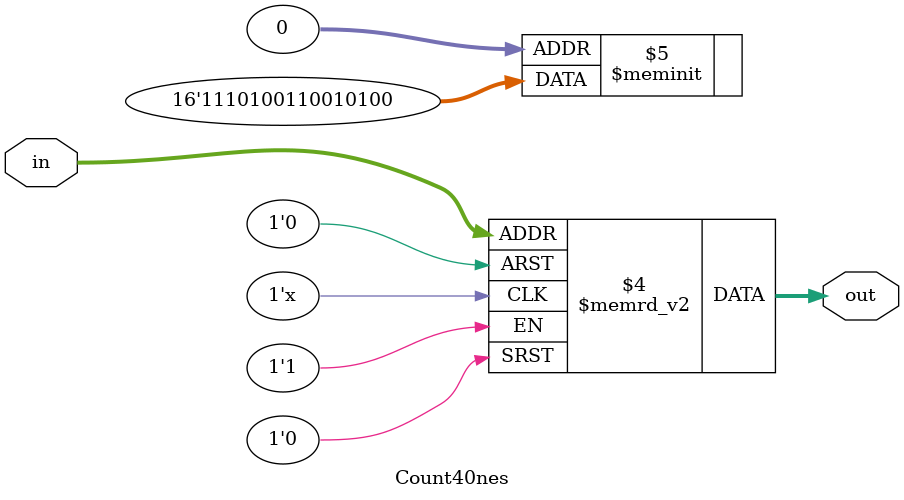
<source format=v>
`timescale 1ns / 1ps


module Count40nes(
    input       [2:0] in,
    output reg  [1:0] out

  );

  always @(*)
  begin
    case(in)
      3'b000:
        out <= 2'd0;
      3'b001:
        out <= 2'd1;
      3'b010:
        out <= 2'd1;
      3'b100:
        out <= 2'd1;
      3'b101:
        out <= 2'd2;
      3'b011:
        out <= 2'd2;
      3'b110:
        out <= 2'd2;
      3'b111:
        out <= 2'd3;
    endcase
  end

endmodule

</source>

_What to produce_:
The records above must be returned exactly, with each picture omitted.

_Solution_:
<source format=v>
`timescale 1ns / 1ps


module Count40nes(
    input       [2:0] in,
    output reg  [1:0] out

  );

  always @(*)
  begin
    case(in)
      3'b000:
        out <= 2'd0;
      3'b001:
        out <= 2'd1;
      3'b010:
        out <= 2'd1;
      3'b100:
        out <= 2'd1;
      3'b101:
        out <= 2'd2;
      3'b011:
        out <= 2'd2;
      3'b110:
        out <= 2'd2;
      3'b111:
        out <= 2'd3;
    endcase
  end

endmodule

</source>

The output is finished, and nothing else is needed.